Wraps a neural network that takes both state and condition as input to produce action logits:

```python
from gfn.estimators import ConditionalDiscretePolicyEstimator

pf_estimator = ConditionalDiscretePolicyEstimator(
    module=pf_module,
    n_actions=env.n_actions,
    preprocessor=preprocessor,
    is_backward=False,
)
```

The module must accept concatenated state and condition encodings. A typical architecture uses separate encoders for state and condition, then merges them:

```python
state_encoder = MLP(state_dim, hidden_dim, hidden_dim)
condition_encoder = MLP(condition_dim, hidden_dim, hidden_dim)
trunk = MLP(2 * hidden_dim, hidden_dim, output_dim)
```

### ConditionalLogZEstimator

Estimates the log-partition function as a function of the condition only (not the state):

```python
from gfn.estimators import ConditionalLogZEstimator

logz_estimator = ConditionalLogZEstimator(module=logz_module)
```

This makes sense because Z depends on the reward landscape, which changes with the condition.

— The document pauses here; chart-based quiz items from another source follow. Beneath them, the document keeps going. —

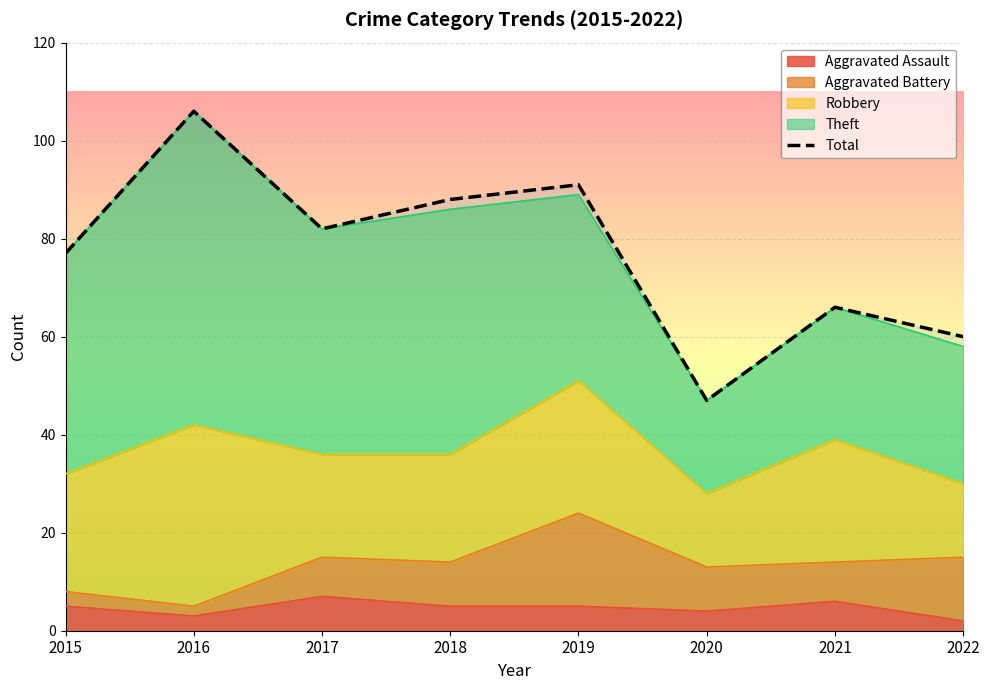

What is the value of the 3rd point from the left?

82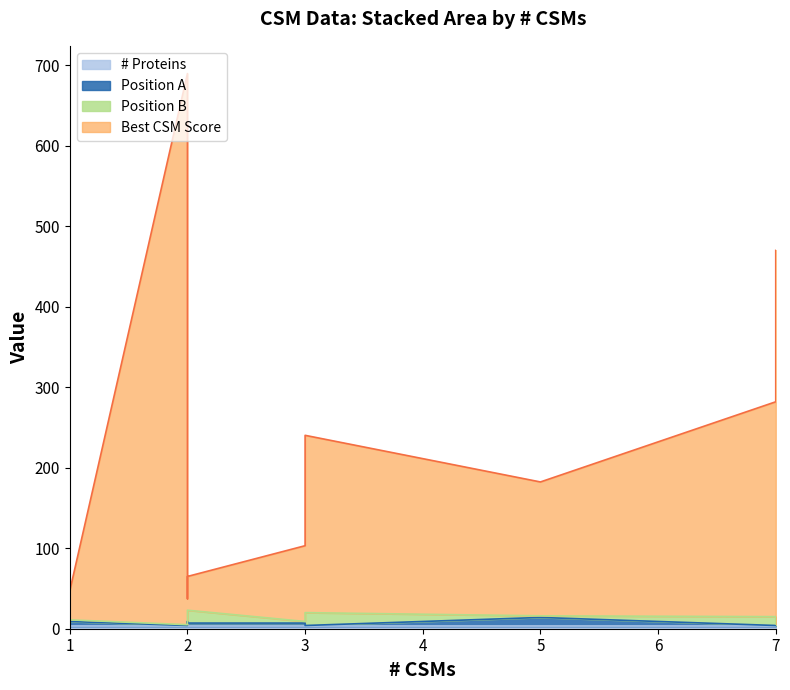

Does the chart display data point markers on the line(s)?

No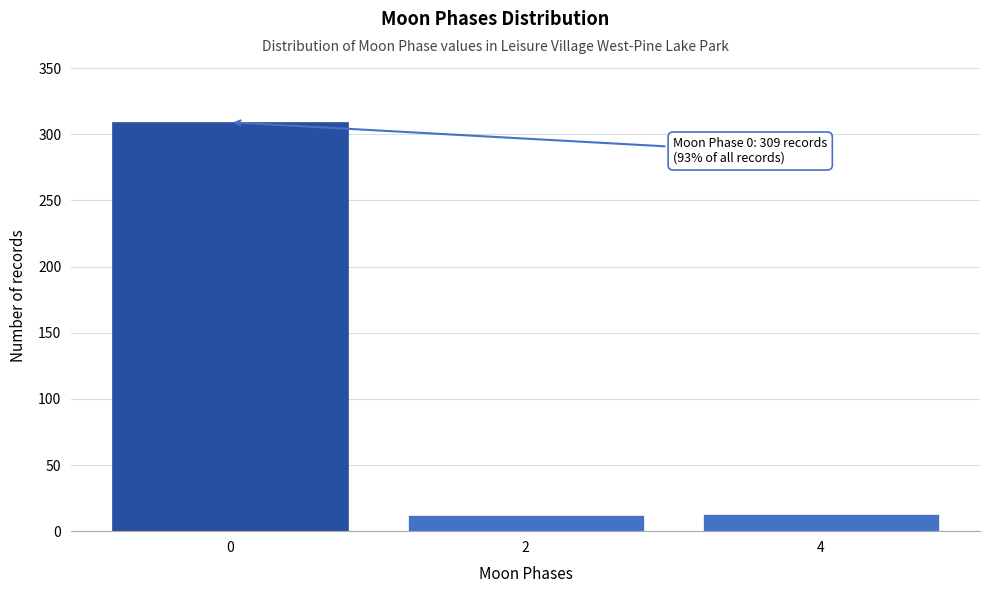

What is the value of the 3rd bar from the left?

13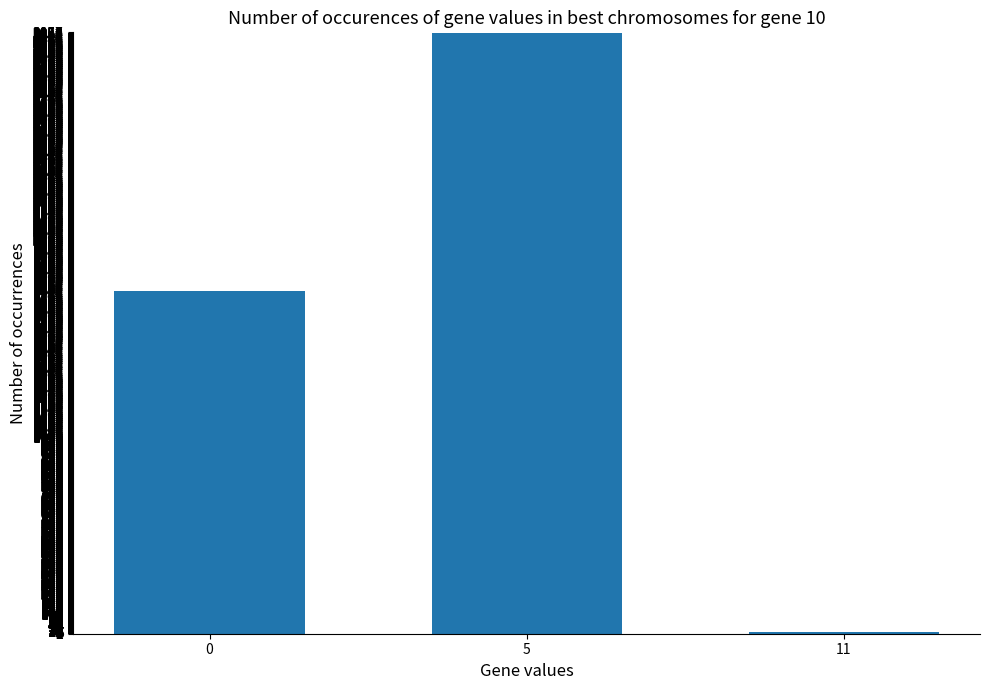

Rank the categories by value from lowest to highest.

11, 0, 5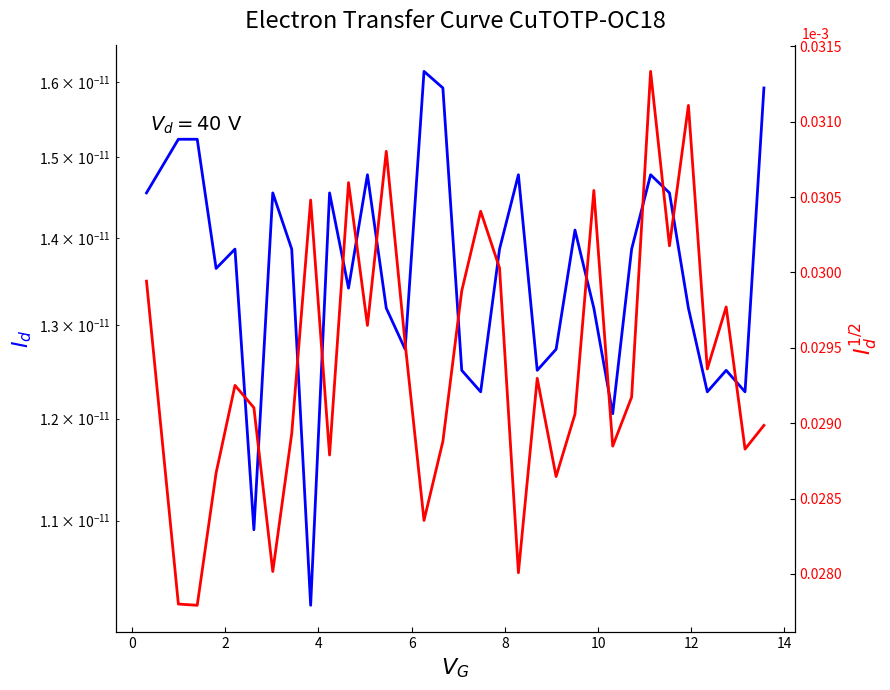

Does the chart have visible grid lines?

No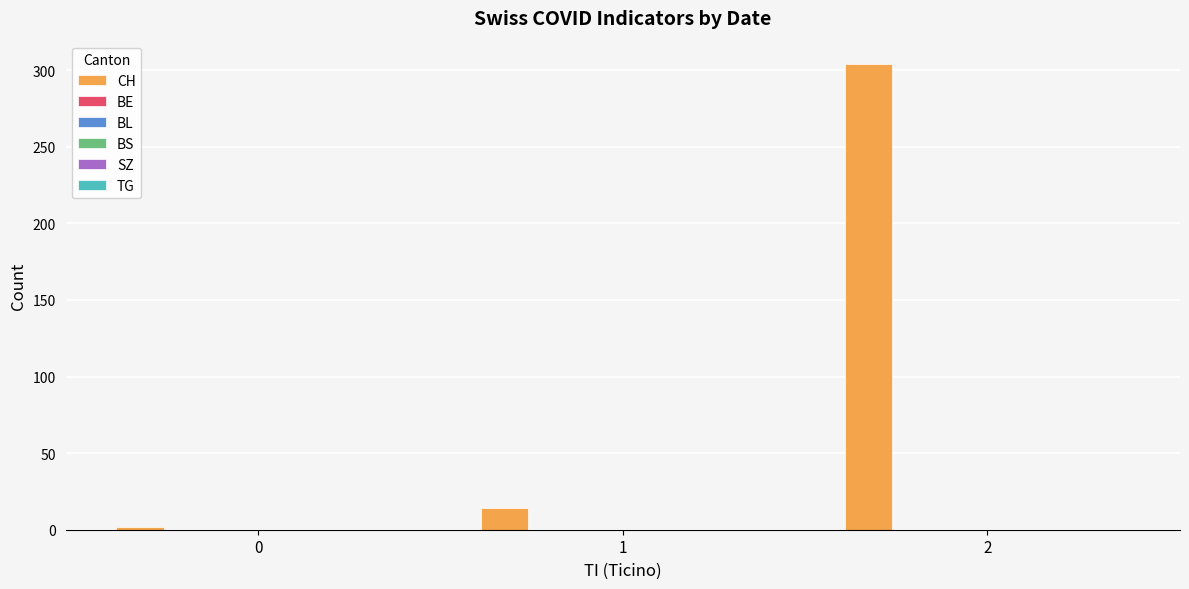

What is the maximum value shown in the chart?

304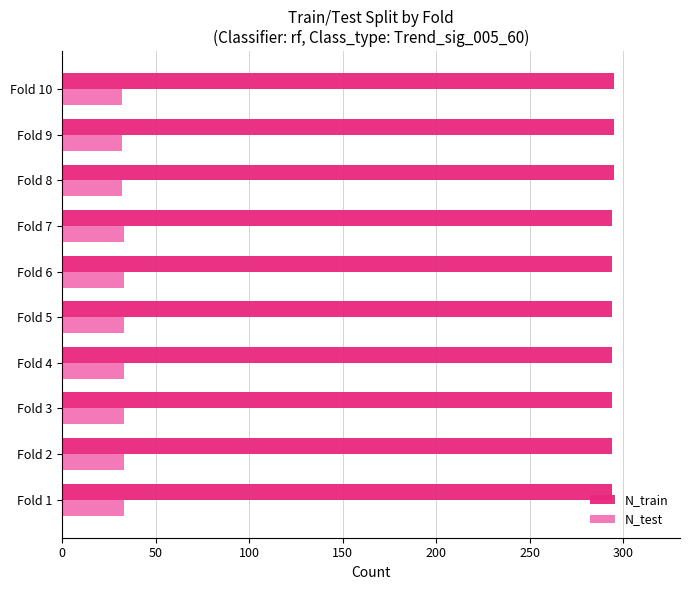

What is the greatest value displayed?

295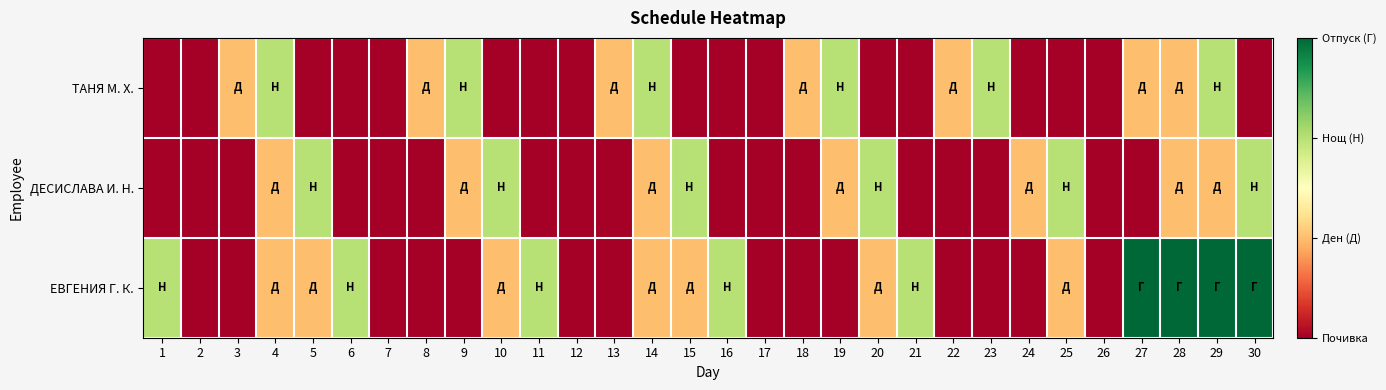

Reading left to right, transcribe all the data shown in this chart.

ТАНЯ М. Х.: 1=0	2=0	3=1	4=2	5=0	6=0	7=0	8=1	9=2	10=0	11=0	12=0	13=1	14=2	15=0	16=0	17=0	18=1	19=2	20=0	21=0	22=1	23=2	24=0	25=0	26=0	27=1	28=1	29=2	30=0
ДЕСИСЛАВА И. Н.: 1=0	2=0	3=0	4=1	5=2	6=0	7=0	8=0	9=1	10=2	11=0	12=0	13=0	14=1	15=2	16=0	17=0	18=0	19=1	20=2	21=0	22=0	23=0	24=1	25=2	26=0	27=0	28=1	29=1	30=2
ЕВГЕНИЯ Г. К.: 1=2	2=0	3=0	4=1	5=1	6=2	7=0	8=0	9=0	10=1	11=2	12=0	13=0	14=1	15=1	16=2	17=0	18=0	19=0	20=1	21=2	22=0	23=0	24=0	25=1	26=0	27=3	28=3	29=3	30=3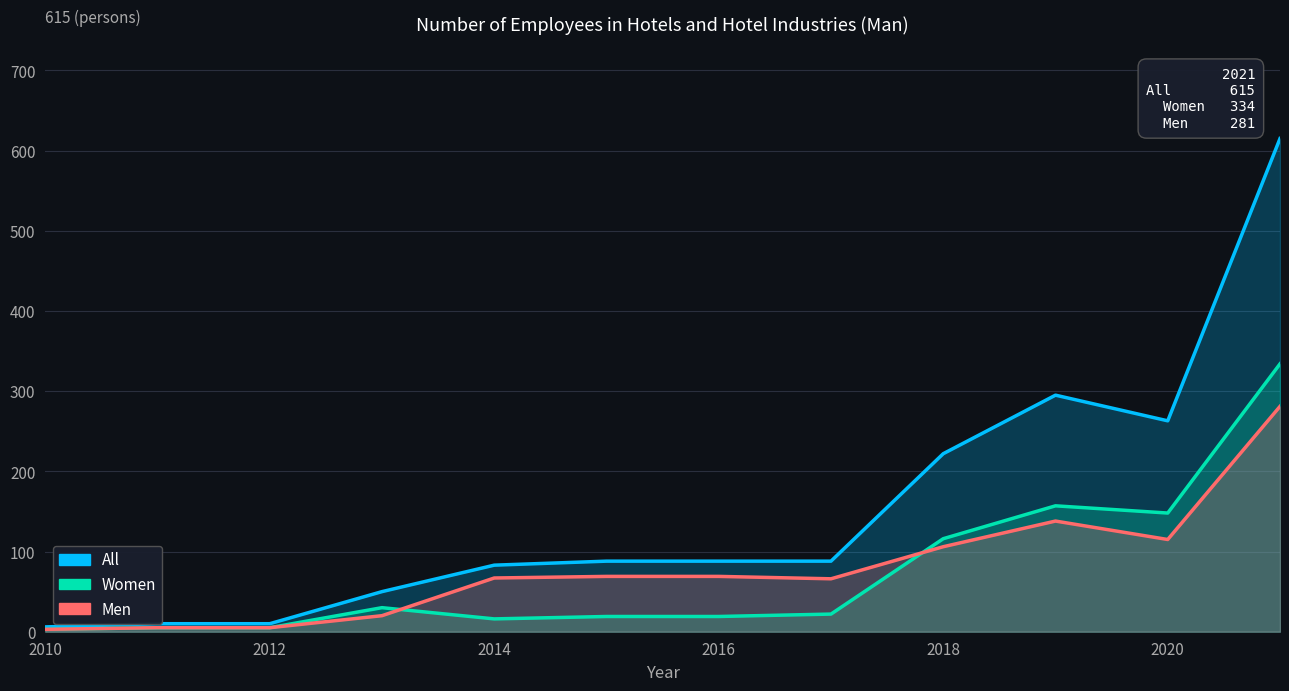

True or false: All and Women intersect in this chart.

False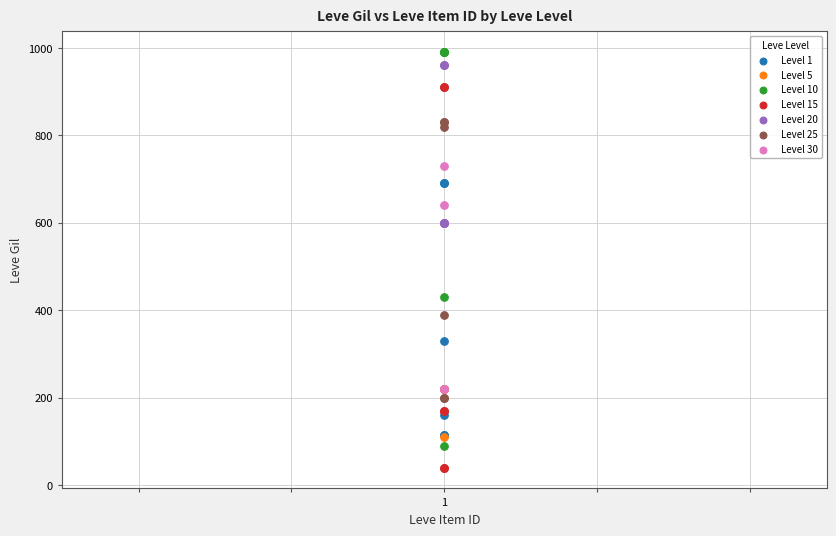

Which series reaches the minimum Y coordinate?

Level 15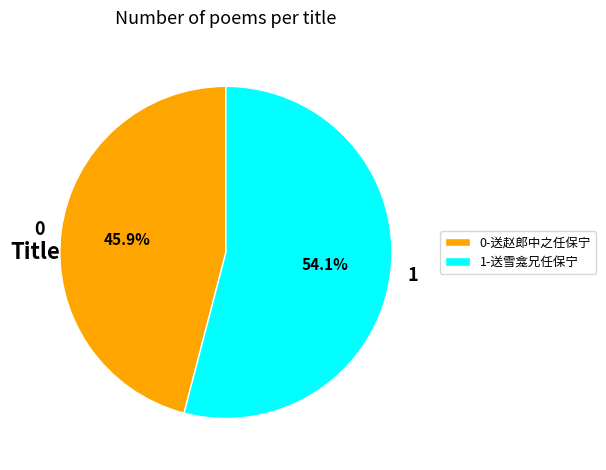

To the nearest percent, what is the average slice percentage?

50%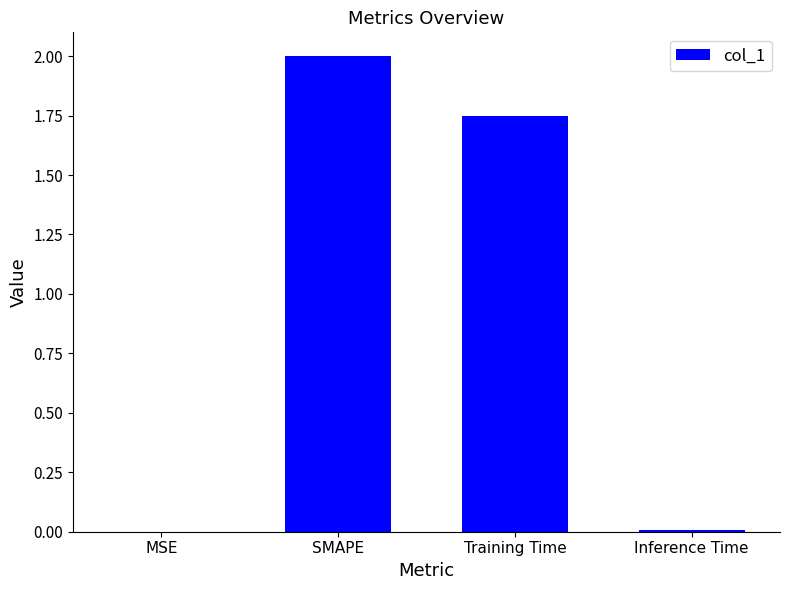

At which label is the value closest to 1?

Training Time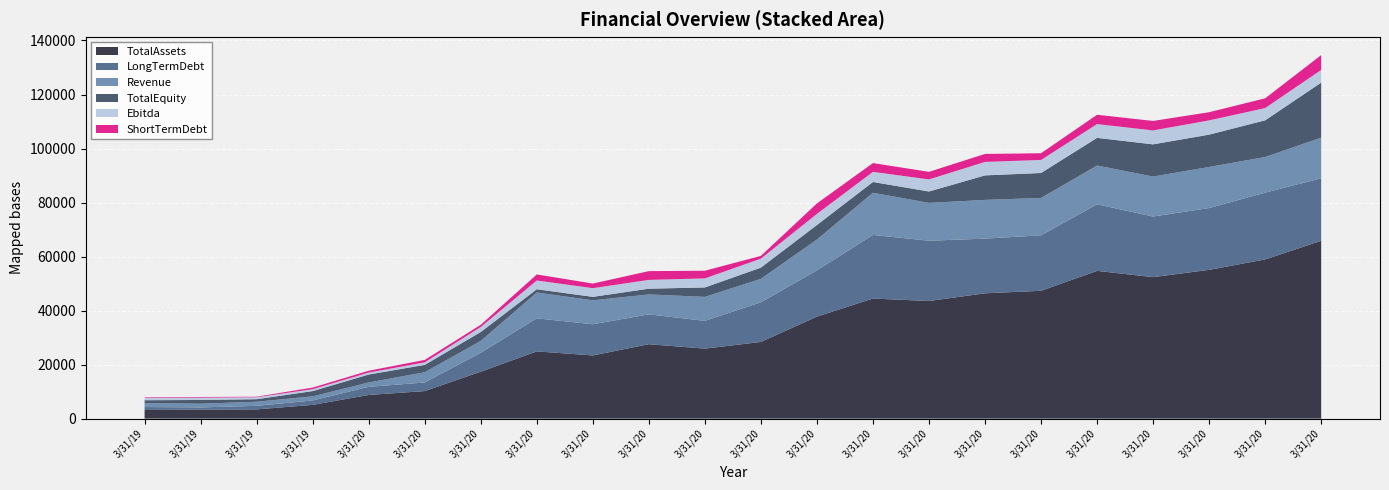

Reading right to left, extract all data points from this chart.

Revenue: 3/31/2017=15035.0	3/31/2016=13212.0	3/31/2015=15201.0	3/31/2014=14809.0	3/31/2013=14359.0	3/31/2012=13832.0	3/31/2011=14343.0	3/31/2010=14007.0	3/31/2009=15624.0	3/31/2008=11423.0	3/31/2007=8695.0	3/31/2006=8868.0	3/31/2005=7382.0	3/31/2004=8875.0	3/31/2003=9566.0	3/31/2002=4401.0	3/31/2001=3799.7	3/31/2000=1614.7	3/31/1999=1514.2	3/31/1998=1519.3	3/31/1997=1369.5	3/31/1996=1424.3
Ebitda: 3/31/2017=4689.0	3/31/2016=4536.0	3/31/2015=5274.0	3/31/2014=5152.0	3/31/2013=5110.0	3/31/2012=4821.0	3/31/2011=4990.0	3/31/2010=4481.0	3/31/2009=3745.0	3/31/2008=4114.0	3/31/2007=3325.0	3/31/2006=3345.0	3/31/2005=3262.0	3/31/2004=3224.0	3/31/2003=3241.0	3/31/2002=1858.0	3/31/2001=938.8	3/31/2000=729.6	3/31/1999=710.7	3/31/1998=728.0	3/31/1997=877.8	3/31/1996=803.7
TotalEquity: 3/31/2017=20384.0	3/31/2016=13565.0	3/31/2015=11974.0	3/31/2014=11919.0	3/31/2013=10234.0	3/31/2012=9246.0	3/31/2011=9069.0	3/31/2010=4211.0	3/31/2009=3984.0	3/31/2008=5374.0	3/31/2007=4136.0	3/31/2006=3493.0	3/31/2005=2121.0	3/31/2004=1271.0	3/31/2003=1197.0	3/31/2002=3294.4	3/31/2001=2715.3	3/31/2000=2944.1	3/31/1999=1952.5	3/31/1998=929.4	3/31/1997=1388.9	3/31/1996=1102.2
ShortTermDebt: 3/31/2017=5496.0	3/31/2016=3611.0	3/31/2015=3028.0	3/31/2014=3511.0	3/31/2013=3448.0	3/31/2012=2492.0	3/31/2011=2952.0	3/31/2010=2806.0	3/31/2009=3253.0	3/31/2008=3882.0	3/31/2007=1025.0	3/31/2006=2839.0	3/31/2005=3243.0	3/31/2004=1706.0	3/31/2003=2246.0	3/31/2002=817.6	3/31/2001=901.4	3/31/2000=669.0	3/31/1999=590.6	3/31/1998=194.8	3/31/1997=238.0	3/31/1996=219.3
LongTermDebt: 3/31/2017=23142.0	3/31/2016=24733.0	3/31/2015=22882.0	3/31/2014=22439.0	3/31/2013=24647.0	3/31/2012=20533.0	3/31/2011=20246.0	3/31/2010=22318.0	3/31/2009=23540.0	3/31/2008=17121.0	3/31/2007=14686.0	3/31/2006=10287.0	3/31/2005=11047.0	3/31/2004=11542.0	3/31/2003=12233.0	3/31/2002=7001.4	3/31/2001=3180.7	3/31/2000=3006.2	3/31/1999=1637.3	3/31/1998=1320.5	3/31/1997=804.0	3/31/1996=1095.8
TotalAssets: 3/31/2017=65840.0	3/31/2016=58934.0	3/31/2015=55089.0	3/31/2014=52384.0	3/31/2013=54705.0	3/31/2012=47335.0	3/31/2011=46400.0	3/31/2010=43553.0	3/31/2009=44467.0	3/31/2008=37771.0	3/31/2007=28389.0	3/31/2006=25924.0	3/31/2005=27560.0	3/31/2004=23397.0	3/31/2003=24904.0	3/31/2002=17378.7	3/31/2001=10205.5	3/31/2000=8766.8	3/31/1999=5093.9	3/31/1998=3422.3	3/31/1997=3347.3	3/31/1996=3194.9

### ConditionalScalarEstimator

For DB/SubTB losses, estimates log state-flow conditioned on both state and condition:

```python
from gfn.estimators import ConditionalScalarEstimator

logf_estimator = ConditionalScalarEstimator(
    module=logf_module,
    preprocessor=preprocessor,
)
```

## Sampling with Conditions

Pass conditions when sampling trajectories:

```python
# Sample a batch of conditions
conditions = torch.rand(batch_size, condition_dim, device=device)

trajectories = gflownet.sample_trajectories(
    env, n=batch_size, conditions=conditions
)
```

The conditions are threaded through to all estimators automatically.

## Validation

Validate across a range of condition values to ensure the model generalizes:

```python
for c_value in [0.0, 0.25, 0.5, 0.75, 1.0]:
    conditions = torch.full((n_val, condition_dim), c_value, device=device)
    terminating_states = gflownet.sample_terminating_states(env, n=n_val, conditions=conditions)
    # Compare against env.true_dist(conditions=c_value)
```

Check that the learned distribution matches the target at each condition value, including edge cases (e.g., uniform distribution at one extreme, multimodal at the other).

## Supported Loss Functions

All standard losses (TB, DB, SubTB, FM, ZVar) work with conditional estimators. The GFlowNet classes (`TBGFlowNet`, `DBGFlowNet`, etc.) handle conditions transparently — no changes to the loss computation code are needed.

## Example Environment

`ConditionalHyperGrid` is a built-in environment where the reward function is parameterized by a continuous condition. It provides `true_dist()` and `log_partition()` methods that accept conditions, making it easy to validate the learned conditional distributions.

**See:** `train_conditional.py` for a complete example with five loss variants, condition-dependent validation, and interpolation quality metrics.